The Women’s & Children’s Hospital Foundation invests in evidence-based research aiming to improve the health of pregnant women, babies and children. Our commitment to research greatly enhances the capacity of the Women’s and Children’s Health Network to deliver faster diagnosis, earlier intervention, new treatments and improvements to care for South Australia’s women and children.
Research Funding Opportunities
Each year, we provide vital funding to health and medical research through the Bloom Research Program. The program promotes big thinking for the health and wellbeing of South Australia’s little people and their mums, funding projects aligning with priority research areas. At the heart of the Bloom Research Program is collaboration and uniting like-minded researchers with common goals to create greater possibilities for research outcomes. The WCH Foundation also provides funds in the form of scholarships, fellowships, and various specific-purpose projects and research funding.
See our Research Funding Opportunities page for information about current and upcoming opportunities.
Bloom Research Program
Investing $10 million over the next five years, we will support big thinking for the health and wellbeing of South Australia’s little people and their mums.
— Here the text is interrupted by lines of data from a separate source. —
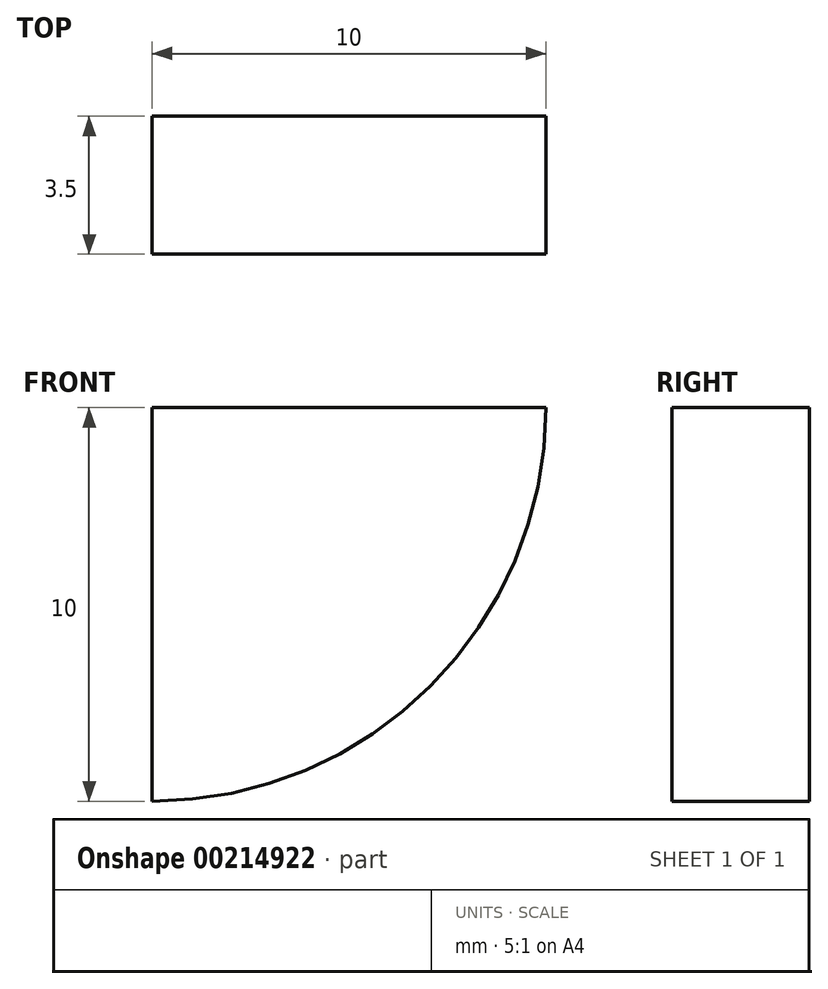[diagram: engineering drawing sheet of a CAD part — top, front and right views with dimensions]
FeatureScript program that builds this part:
annotation { "Feature Type Name" : "Feature", "Feature Type Description" : "" }
export const myFeature = defineFeature(function(context is Context, id is Id, definition is map)
    precondition{}
    {
        {
            var Q0;
            Q0=qCreatedBy(makeId("Front.planeOp"),FACE);
            var sketch = newSketch(context, id + "F0", { "sketchPlane" : qUnion([Q0])});
            skLineSegment(sketch, "E0.bottom", {"start": v(55, 30) * mm, "end": v(-55, 30) * mm});
            skLineSegment(sketch, "E0.top", {"start": v(55, -30) * mm, "end": v(-55, -30) * mm});
            skLineSegment(sketch, "E0.left", {"start": v(55, 30) * mm, "end": v(55, -30) * mm});
            skLineSegment(sketch, "E0.right", {"start": v(-55, 30) * mm, "end": v(-55, -30) * mm});
            skPoint(sketch, "E0.middle", {"position": v(0, 0) * mm});
            skArc(sketch, "E1", {"start": v(-45, 30) * mm, "mid": v(-47.93, 22.93) * mm, "end": v(-55, 20) * mm});
            skArc(sketch, "E2", {"start": v(-43, -30) * mm, "mid": v(-46.51, -21.51) * mm, "end": v(-55, -18) * mm});
            skArc(sketch, "E3", {"start": v(55, -20) * mm, "mid": v(47.93, -22.93) * mm, "end": v(45, -30) * mm});
            skArc(sketch, "E4", {"start": v(55, 20) * mm, "mid": v(47.93, 22.93) * mm, "end": v(45, 30) * mm});
            skLineSegment(sketch, "E5.bottom", {"start": v(50, 26) * mm, "end": v(-50, 26) * mm, "construction": true});
            skLineSegment(sketch, "E5.top", {"start": v(50, -26) * mm, "end": v(-50, -26) * mm, "construction": true});
            skLineSegment(sketch, "E5.left", {"start": v(50, 26) * mm, "end": v(50, -26) * mm, "construction": true});
            skLineSegment(sketch, "E5.right", {"start": v(-50, 26) * mm, "end": v(-50, -26) * mm, "construction": true});
            skSolve(sketch);
        }
        {
            var Q0;
            {var subQ0=sQuery(id+"F0.wireOp",EDGE,"E1");Q0=makeQuery(id+"F0.imprint","IMPRINT",FACE,{"disambiguationData":[TD([[makeQuery(id+"F0.imprint","IMPRINT",EDGE,{"derivedFrom":subQ0}),1.0]])]});}
            extrude(context, id + "F1", {"entities" : qUnion([Q0]), "depth" : 3.5 * mm, "offsetDistance" : 25 * mm});
        }
    });
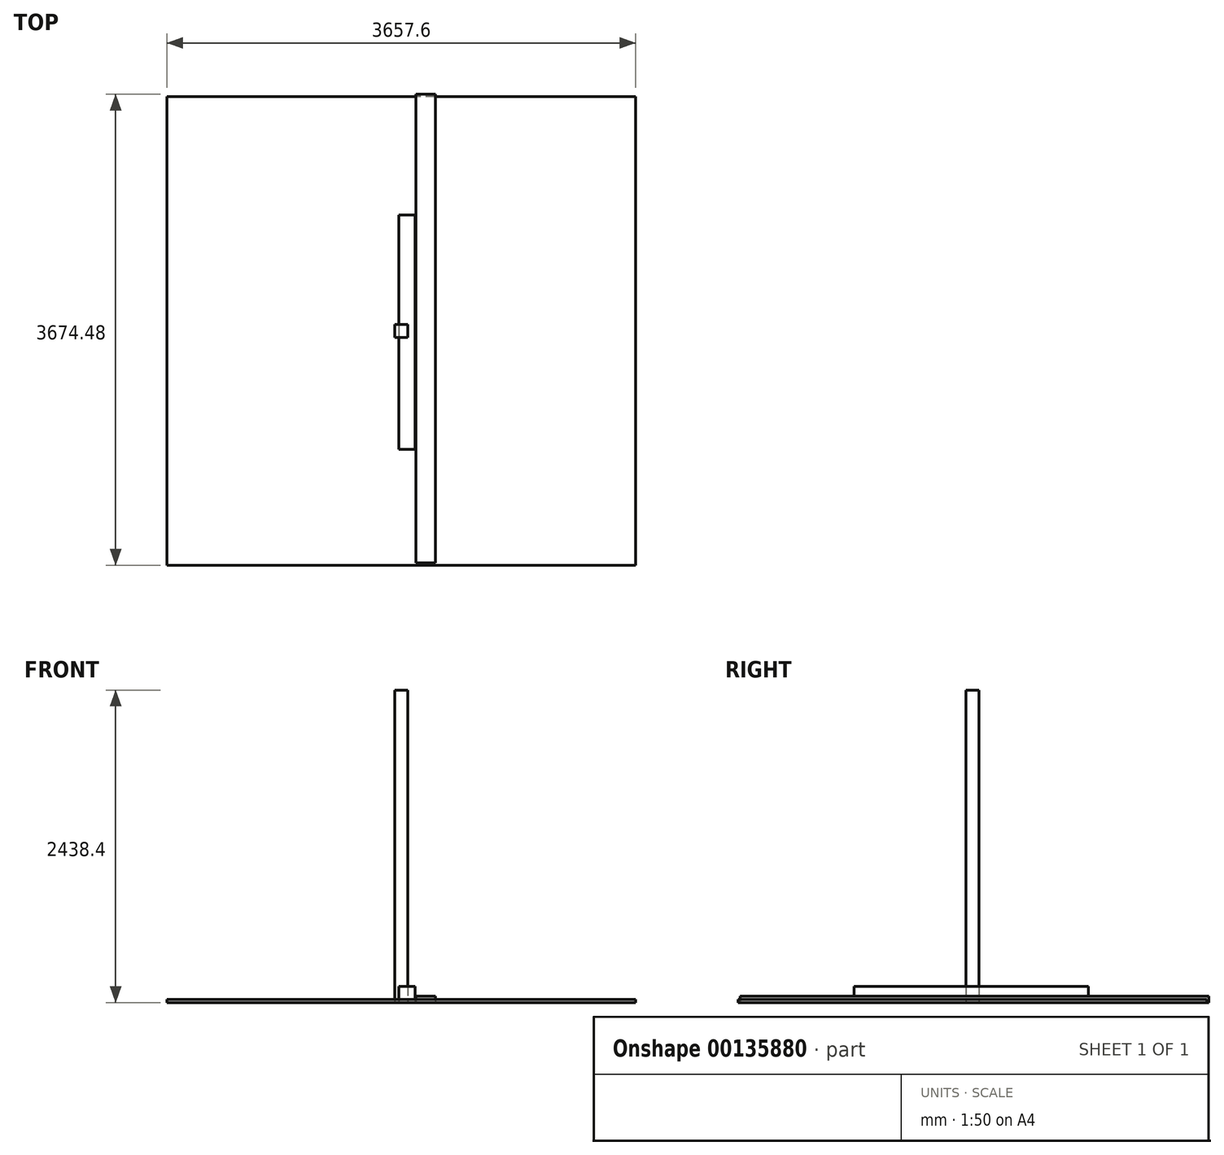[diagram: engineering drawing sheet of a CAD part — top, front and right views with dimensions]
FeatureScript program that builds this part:
annotation { "Feature Type Name" : "Feature", "Feature Type Description" : "" }
export const myFeature = defineFeature(function(context is Context, id is Id, definition is map)
    precondition{}
    {
        {
            var Q0;
            Q0=qCreatedBy(makeId("Top.planeOp"),FACE);
            var sketch = newSketch(context, id + "F0", { "sketchPlane" : qUnion([Q0])});
            skLineSegment(sketch, "E0.bottom", {"start": v(-18.17, 904.05) * mm, "end": v(108.83, 904.05) * mm});
            skLineSegment(sketch, "E0.top", {"start": v(-18.17, -924.75) * mm, "end": v(108.83, -924.75) * mm});
            skLineSegment(sketch, "E0.left", {"start": v(-18.17, 904.05) * mm, "end": v(-18.17, -924.75) * mm});
            skLineSegment(sketch, "E0.right", {"start": v(108.83, 904.05) * mm, "end": v(108.83, -924.75) * mm});
            skSolve(sketch);
        }
        {
            var Q0;
            Q0 = qSketchRegion(id + "F0", true);
            extrude(context, id + "F1", {"entities" : qUnion([Q0]), "depth" : 127 * mm, "offsetDistance" : 25.4 * mm});
        }
        {
            var Q0;
            Q0=qCreatedBy(makeId("Top.planeOp"),FACE);
            var sketch = newSketch(context, id + "F2", { "sketchPlane" : qUnion([Q0])});
            skLineSegment(sketch, "E1.bottom", {"start": v(113.88, 1845.68) * mm, "end": v(266.28, 1845.68) * mm});
            skLineSegment(sketch, "E1.top", {"start": v(113.88, -1811.92) * mm, "end": v(266.28, -1811.92) * mm});
            skLineSegment(sketch, "E1.left", {"start": v(113.88, 1845.68) * mm, "end": v(113.88, -1811.92) * mm});
            skLineSegment(sketch, "E1.right", {"start": v(266.28, 1845.68) * mm, "end": v(266.28, -1811.92) * mm});
            skSolve(sketch);
        }
        {
            var Q0;
            Q0 = qSketchRegion(id + "F2", true);
            extrude(context, id + "F3", {"entities" : qUnion([Q0]), "depth" : 50.8 * mm, "offsetDistance" : 25.4 * mm});
        }
        {
            var Q0;
            Q0=qCreatedBy(makeId("Top.planeOp"),FACE);
            var sketch = newSketch(context, id + "F4", { "sketchPlane" : qUnion([Q0])});
            skLineSegment(sketch, "E2.bottom", {"start": v(1828.8, -1828.8) * mm, "end": v(-1828.8, -1828.8) * mm});
            skLineSegment(sketch, "E2.top", {"start": v(1828.8, 1828.8) * mm, "end": v(-1828.8, 1828.8) * mm});
            skLineSegment(sketch, "E2.left", {"start": v(1828.8, -1828.8) * mm, "end": v(1828.8, 1828.8) * mm});
            skLineSegment(sketch, "E2.right", {"start": v(-1828.8, -1828.8) * mm, "end": v(-1828.8, 1828.8) * mm});
            skPoint(sketch, "E2.middle", {"position": v(0, 0) * mm});
            skSolve(sketch);
        }
        {
            var Q0;
            Q0 = qSketchRegion(id + "F4", true);
            extrude(context, id + "F5", {"entities" : qUnion([Q0]), "depth" : 25.4 * mm, "offsetDistance" : 25.4 * mm});
        }
        {
            var Q0;
            Q0=qCreatedBy(makeId("Top.planeOp"),FACE);
            var sketch = newSketch(context, id + "F6", { "sketchPlane" : qUnion([Q0])});
            skLineSegment(sketch, "E3.bottom", {"start": v(50.8, -50.8) * mm, "end": v(-50.8, -50.8) * mm});
            skLineSegment(sketch, "E3.top", {"start": v(50.8, 50.8) * mm, "end": v(-50.8, 50.8) * mm});
            skLineSegment(sketch, "E3.left", {"start": v(50.8, -50.8) * mm, "end": v(50.8, 50.8) * mm});
            skLineSegment(sketch, "E3.right", {"start": v(-50.8, -50.8) * mm, "end": v(-50.8, 50.8) * mm});
            skPoint(sketch, "E3.middle", {"position": v(0, 0) * mm});
            skSolve(sketch);
        }
        {
            var Q0;
            Q0 = qSketchRegion(id + "F6", true);
            extrude(context, id + "F7", {"entities" : qUnion([Q0]), "depth" : 2438.4 * mm, "offsetDistance" : 25.4 * mm});
        }
    });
Applications from researchers working in maternal and paediatric health and wellbeing, with projects aligning with priority research areas, will be encouraged.
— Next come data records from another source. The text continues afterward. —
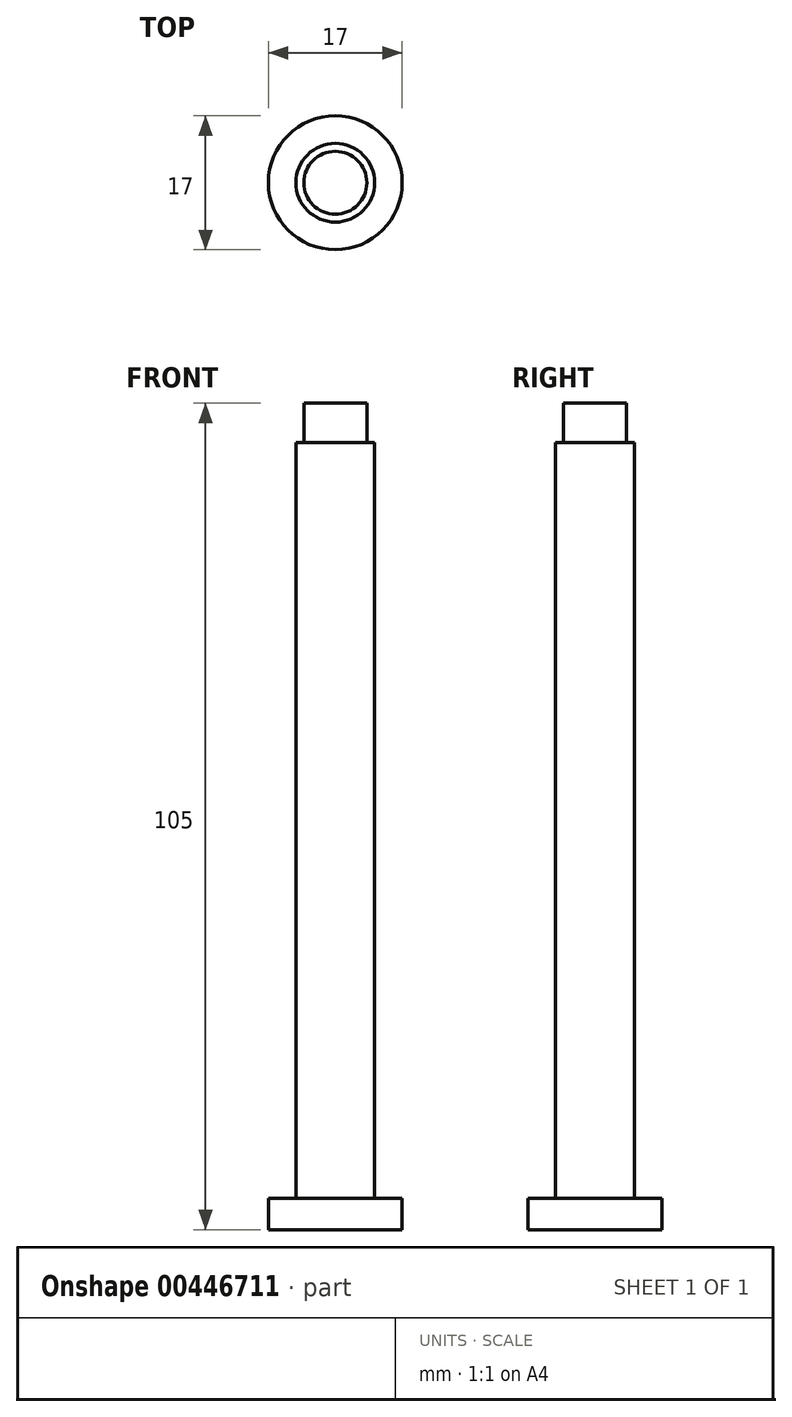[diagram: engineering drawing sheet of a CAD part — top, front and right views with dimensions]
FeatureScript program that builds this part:
annotation { "Feature Type Name" : "Feature", "Feature Type Description" : "" }
export const myFeature = defineFeature(function(context is Context, id is Id, definition is map)
    precondition{}
    {
        {
            var Q0;
            Q0=qCreatedBy(makeId("Top.planeOp"),FACE);
            var sketch = newSketch(context, id + "F0", { "sketchPlane" : qUnion([Q0])});
            skCircle(sketch, "E0", {"center": v(0, 0) * mm, "radius": 8.5 * mm});
            skSolve(sketch);
        }
        {
            var Q0;
            Q0=qSketchRegion(id+"F0",true);
            extrude(context, id + "F1", {"entities" : qUnion([Q0]), "depth" : 4 * mm});
        }
        {
            var Q0;
            Q0=qCreatedBy(makeId("Top.planeOp"),FACE);
            var sketch = newSketch(context, id + "F2", { "sketchPlane" : qUnion([Q0])});
            skCircle(sketch, "E1", {"center": v(0, 0) * mm, "radius": 5 * mm});
            skSolve(sketch);
        }
        {
            var Q0;
            Q0=qSketchRegion(id+"F2",true);
            extrude(context, id + "F3", {"entities" : qUnion([Q0]), "operationType" : NewBodyOperationType.ADD, "depth" : 100 * mm});
        }
        {
            var Q0;
            Q0=qCreatedBy(makeId("Right.planeOp"),FACE);
            var sketch = newSketch(context, id + "F4", { "sketchPlane" : qUnion([Q0])});
            skLineSegment(sketch, "E2", {"start": v(0, 105) * mm, "end": v(0, 100) * mm});
            skLineSegment(sketch, "E3", {"start": v(0, 100) * mm, "end": v(4, 100) * mm});
            skLineSegment(sketch, "E4", {"start": v(4, 100) * mm, "end": v(4, 105) * mm});
            skLineSegment(sketch, "E5", {"start": v(4, 105) * mm, "end": v(0, 105) * mm});
            skSolve(sketch);
        }
        {
            var Q0;
            Q0=qSketchRegion(id+"F4",true);
            var Q1;
            Q1=sQuery(id+"F4.wireOp",EDGE,"E2");
            revolve(context, id + "F5", {"operationType" : NewBodyOperationType.ADD, "entities" : qUnion([Q0]), "axis" : qUnion([Q1]), "revolveType" : RevolveType.FULL});
        }
    });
Research Helping Mums Sustain Breastfeeding
We’ve funded research by Dr Amy Keir to establish improved breastfeeding support for women with late preterm babies. The multidisciplinary team includes Lactation Consultants Susie Jones, Laura Summers and Jess Ramsay. The research has shaped a greater understanding of the challenges families and healthcare professionals face in providing breast milk to babies born early and how to overcome them.
Type 1 diabetes in children
In a recent study led by Dr Megan Penno, an investigation was conducted into the development of dysglycaemia (abnormally fluctuating glucose levels) using continuous glucose monitoring (CGM) in very young children. Our study is the first of its kind characterising changes in glucose patterns using CGM prior to the clinical onset of T1D in children aged one to seven years at increased risk of the disease.
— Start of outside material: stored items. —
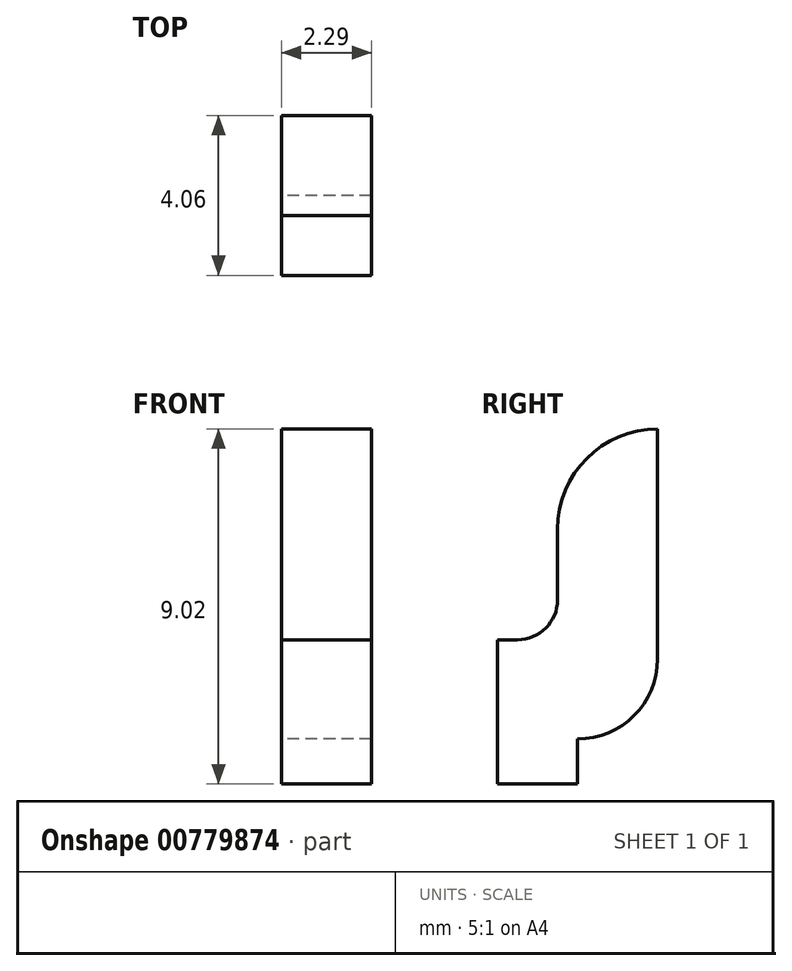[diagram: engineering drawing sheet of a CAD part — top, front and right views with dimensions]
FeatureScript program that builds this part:
annotation { "Feature Type Name" : "Feature", "Feature Type Description" : "" }
export const myFeature = defineFeature(function(context is Context, id is Id, definition is map)
    precondition{}
    {
        {
            var Q0;
            Q0=qCreatedBy(makeId("Right.planeOp"),FACE);
            var sketch = newSketch(context, id + "F0", { "sketchPlane" : qUnion([Q0])});
            skLineSegment(sketch, "E0", {"start": v(19.74, 49.03) * mm, "end": v(15.35, 49.03) * mm});
            skLineSegment(sketch, "E1", {"start": v(15.35, 49.03) * mm, "end": v(0, 40) * mm});
            skLineSegment(sketch, "E2", {"start": v(0, 40) * mm, "end": v(0, 33.2) * mm});
            skLineSegment(sketch, "E3", {"start": v(0, 33.2) * mm, "end": v(5.87, 33.2) * mm});
            skLineSegment(sketch, "E4", {"start": v(19.74, 49.03) * mm, "end": v(19.74, 42.68) * mm});
            skFitSpline(sketch, "E5", {"points": [v(5.87, 33.2) * mm, v(13.58, 33.2) * mm, v(18.07, 39.32) * mm, v(19.74, 42.68) * mm], "startDerivative": vector(44.3, 0) * mm, "endDerivative": vector(-0.6, 37.62) * mm});
            skFitSpline(sketch, "E6", {"points": [v(19.74, 49.03) * mm, v(18.3, 48.12) * mm, v(17.12, 46.54) * mm, v(16.64, 42.89) * mm, v(16.16, 40.82) * mm, v(23.7, 41.71) * mm], "startDerivative": vector(-9.89, -5.63) * mm, "endDerivative": vector(33.59, 7.6) * mm});
            skLineSegment(sketch, "E7", {"start": v(31.48, 37.53) * mm, "end": v(31.48, 31.68) * mm});
            skLineSegment(sketch, "E8", {"start": v(27.42, 29.9) * mm, "end": v(27.42, 32.17) * mm});
            skLineSegment(sketch, "E9", {"start": v(27.42, 32.17) * mm, "end": v(28.94, 32.17) * mm});
            skLineSegment(sketch, "E10", {"start": v(28.94, 32.17) * mm, "end": v(28.94, 34.99) * mm});
            skLineSegment(sketch, "E11", {"start": v(31.48, 37.53) * mm, "end": v(31.48, 37.53) * mm});
            skPoint(sketch, "E12.visualSharp", {"position": v(31.48, 29.9) * mm});
            skArc(sketch, "E12.filletArc", {"start": v(29.45, 29.65) * mm, "mid": v(30.89, 30.25) * mm, "end": v(31.48, 31.68) * mm});
            skLineSegment(sketch, "E13", {"start": v(29.45, 29.65) * mm, "end": v(29.45, 28.5) * mm});
            skLineSegment(sketch, "E14", {"start": v(29.45, 28.5) * mm, "end": v(27.42, 28.5) * mm});
            skLineSegment(sketch, "E15", {"start": v(27.42, 28.5) * mm, "end": v(27.42, 29.9) * mm});
            skPoint(sketch, "E16.visualSharp", {"position": v(28.94, 37.53) * mm});
            skArc(sketch, "E16.filletArc", {"start": v(31.48, 37.53) * mm, "mid": v(29.69, 36.78) * mm, "end": v(28.94, 34.99) * mm});
            skSolve(sketch);
        }
        {
            var Q0;
            Q0=makeQuery(id+"F0.imprint","IMPRINT",FACE,{"disambiguationData":[TD([[makeQuery(id+"F0.imprint","IMPRINT",EDGE,{"derivedFrom":sQuery(id+"F0.wireOp",EDGE,"E7")}),-1.0]])]});
            extrude(context, id + "F1", {"entities" : qUnion([Q0]), "depth" : 2.3 * mm, "offsetDistance" : 25.4 * mm});
        }
        {
            var Q0;
            Q0=makeQuery(id+"F1.opExtrude","SWEPT_EDGE",EDGE,{"disambiguationData":[OSD([sQuery(id+"F0.wireOp",EDGE,"E9"),sQuery(id+"F0.wireOp",EDGE,"E10")])]});
            fillet(context, id + "F2", {"entities" : qUnion([Q0]), "radius" : 1.02 * mm, "tangentPropagation" : true, "allowEdgeOverflow" : false});
        }
    });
Paediatric CAR-T Cancer Immunotherapy Research Project
Professor Simon Barry from the Hospital’s research team. in partnership researchers from Carina Biotech, our Foundation is raising funds in support of a new immunotherapy project targeting a treatment for solid cell cancerous tumours in children.
The Impact of Medical Research
Meet Dr Nigel Farrow: an inspirational researcher your funding supports.
“I’m trying to find a cure for the airway disease associated with cystic fibrosis. I didn’t want to be one of those parents who sits back and asks, ‘when is it going to happen?’. My response was let’s get in and make it happen,” Dr Nigel Farrow said.
Obesity and Influenza Vaccine
In Australia, more than 25% of children and adolescents are overweight or obese. Obesity is known to increase the severity of influenza (flu) infection, but little is known about its impact on flu vaccine responses in children. A prospective study funded by the WCH Foundation shaped a better understanding of this. It showed that obesity didn’t impair the vaccine response at six months following vaccination and that adequate vaccine responses were observed across obese and non-obese groups of children.